So I went back to the blockhouse to ask engineers (who had nothing to do with shuttles) why that runway was so long. The brakes on the Space Shuttle did not work. The MBA solution was to make 10+ mile long runways throughout the world rather than fix the brakes. These engineers who had nothing to do with the Shuttle then proceded to tell me tens of problem with the Shuttle.
I specifically remember sitting on that airplane reviewing what I had been told and saying, "It could not be that bad". Then Challenger exploded. No, it was worse.
The problem with Shuttle are mostly traceable to management that does not understand how the work gets done AND uses the 'communist' principles taught in Harvard Business School. Communist? Yes. Engineers did not make decisions. In non-communist organisations, when the little guy finds a problem, he is then empowered to fix it. In communism, you don't have a problem until the top man says so (the difference between socialism and communism).
Challenger was directly traceable to a management that created not just those tens of problems I was told. The problems cited by the Roger's Commission were thousands - directly traceable to bean counter or communist type management (they are same).
Why was that runway so long? Why could engineers not fix brakes on the shuttle until they were listed in the 200 most critical problems to be fixed before shuttle could fly again? Why did those engineers who had nothing to do with the shuttle know of these problems? And most important, why did top management not know of or deny these problems? That is why Shuttle has had a marginal history. 85% of all problems are directly traceable to top management. That is why Shuttle has problem, is so expensive, and has failed to do what it was intended.
So why do we put all - every - egg in that basket? Same reason why a president thinks a man on Mars is called science.

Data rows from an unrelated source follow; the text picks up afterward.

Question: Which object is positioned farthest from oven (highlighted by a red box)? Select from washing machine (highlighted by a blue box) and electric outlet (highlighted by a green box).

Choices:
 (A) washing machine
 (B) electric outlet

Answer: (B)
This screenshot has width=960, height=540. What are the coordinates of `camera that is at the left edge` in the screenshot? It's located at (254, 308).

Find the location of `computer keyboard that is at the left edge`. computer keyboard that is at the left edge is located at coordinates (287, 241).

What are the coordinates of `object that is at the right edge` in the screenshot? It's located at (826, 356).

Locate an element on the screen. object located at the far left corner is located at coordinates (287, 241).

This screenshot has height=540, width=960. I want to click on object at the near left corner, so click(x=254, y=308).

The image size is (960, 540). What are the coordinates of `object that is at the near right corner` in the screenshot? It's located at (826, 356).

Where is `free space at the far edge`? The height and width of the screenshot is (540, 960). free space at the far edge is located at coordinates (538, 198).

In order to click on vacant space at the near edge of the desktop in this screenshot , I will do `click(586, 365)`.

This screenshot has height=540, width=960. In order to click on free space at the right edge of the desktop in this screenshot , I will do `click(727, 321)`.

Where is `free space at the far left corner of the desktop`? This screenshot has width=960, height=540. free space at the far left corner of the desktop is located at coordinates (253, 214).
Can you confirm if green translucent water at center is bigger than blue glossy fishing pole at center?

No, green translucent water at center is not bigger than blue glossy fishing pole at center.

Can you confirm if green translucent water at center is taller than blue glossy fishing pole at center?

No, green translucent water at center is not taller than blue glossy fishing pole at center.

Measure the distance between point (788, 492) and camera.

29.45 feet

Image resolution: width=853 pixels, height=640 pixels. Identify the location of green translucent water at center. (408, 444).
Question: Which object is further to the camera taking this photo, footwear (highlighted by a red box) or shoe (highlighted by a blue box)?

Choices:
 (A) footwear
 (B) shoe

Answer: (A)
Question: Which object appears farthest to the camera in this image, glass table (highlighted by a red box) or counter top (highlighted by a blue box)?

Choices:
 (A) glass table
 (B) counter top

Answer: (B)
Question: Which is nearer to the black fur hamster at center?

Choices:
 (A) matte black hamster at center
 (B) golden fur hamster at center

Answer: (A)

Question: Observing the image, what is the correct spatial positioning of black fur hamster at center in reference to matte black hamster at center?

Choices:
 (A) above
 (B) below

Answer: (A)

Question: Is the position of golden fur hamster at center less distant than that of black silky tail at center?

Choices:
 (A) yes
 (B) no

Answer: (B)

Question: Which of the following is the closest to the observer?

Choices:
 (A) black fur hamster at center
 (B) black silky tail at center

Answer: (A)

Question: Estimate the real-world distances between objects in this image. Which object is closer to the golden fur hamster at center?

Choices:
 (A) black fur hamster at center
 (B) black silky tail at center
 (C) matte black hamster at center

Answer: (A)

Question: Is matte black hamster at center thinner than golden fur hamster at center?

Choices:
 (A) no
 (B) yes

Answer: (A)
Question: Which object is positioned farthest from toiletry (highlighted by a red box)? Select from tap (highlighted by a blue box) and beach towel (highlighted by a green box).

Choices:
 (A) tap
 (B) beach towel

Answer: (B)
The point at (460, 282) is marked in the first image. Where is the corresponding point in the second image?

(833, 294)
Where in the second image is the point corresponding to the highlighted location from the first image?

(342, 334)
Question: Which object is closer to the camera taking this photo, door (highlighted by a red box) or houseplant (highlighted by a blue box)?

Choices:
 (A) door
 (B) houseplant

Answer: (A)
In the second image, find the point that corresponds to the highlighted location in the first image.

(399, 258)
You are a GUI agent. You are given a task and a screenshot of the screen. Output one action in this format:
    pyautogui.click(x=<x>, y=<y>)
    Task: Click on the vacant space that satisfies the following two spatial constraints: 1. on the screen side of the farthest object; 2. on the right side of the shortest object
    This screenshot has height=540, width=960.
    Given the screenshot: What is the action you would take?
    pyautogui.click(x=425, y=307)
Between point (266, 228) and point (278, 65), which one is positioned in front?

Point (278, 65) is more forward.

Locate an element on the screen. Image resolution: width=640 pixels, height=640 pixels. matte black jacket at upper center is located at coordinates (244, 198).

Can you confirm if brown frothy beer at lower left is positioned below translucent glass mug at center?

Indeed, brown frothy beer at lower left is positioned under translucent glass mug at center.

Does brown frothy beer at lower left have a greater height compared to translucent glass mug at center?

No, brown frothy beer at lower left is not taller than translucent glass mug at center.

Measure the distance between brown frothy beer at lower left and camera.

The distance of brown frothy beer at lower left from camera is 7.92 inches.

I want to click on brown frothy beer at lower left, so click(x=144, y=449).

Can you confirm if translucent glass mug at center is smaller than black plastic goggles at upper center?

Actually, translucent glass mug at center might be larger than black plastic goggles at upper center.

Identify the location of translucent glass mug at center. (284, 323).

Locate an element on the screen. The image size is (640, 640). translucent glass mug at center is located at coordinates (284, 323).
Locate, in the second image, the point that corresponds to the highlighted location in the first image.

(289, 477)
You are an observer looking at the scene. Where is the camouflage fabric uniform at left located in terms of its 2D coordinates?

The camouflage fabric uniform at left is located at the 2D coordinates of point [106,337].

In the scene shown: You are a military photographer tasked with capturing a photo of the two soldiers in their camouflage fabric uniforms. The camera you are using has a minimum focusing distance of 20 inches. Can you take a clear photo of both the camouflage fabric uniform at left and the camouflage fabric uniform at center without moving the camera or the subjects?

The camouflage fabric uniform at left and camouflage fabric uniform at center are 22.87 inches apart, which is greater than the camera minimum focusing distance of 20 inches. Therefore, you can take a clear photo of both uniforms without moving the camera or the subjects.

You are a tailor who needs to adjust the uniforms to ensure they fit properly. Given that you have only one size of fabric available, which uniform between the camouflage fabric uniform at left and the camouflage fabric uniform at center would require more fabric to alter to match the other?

Meanwhile, we don't need new shuttles. First we need strategic objectives that are not based in the greater glory of a political agenda. We need an agenda that is instead based upon the advancement of mankind and the promotion of science. Until we have that, then, well, why do you think the world leaders in space science launching and satellite launches are the French? Again, look at who(foolishly) defines America's strategic objectives in space exploration. Not science educated people.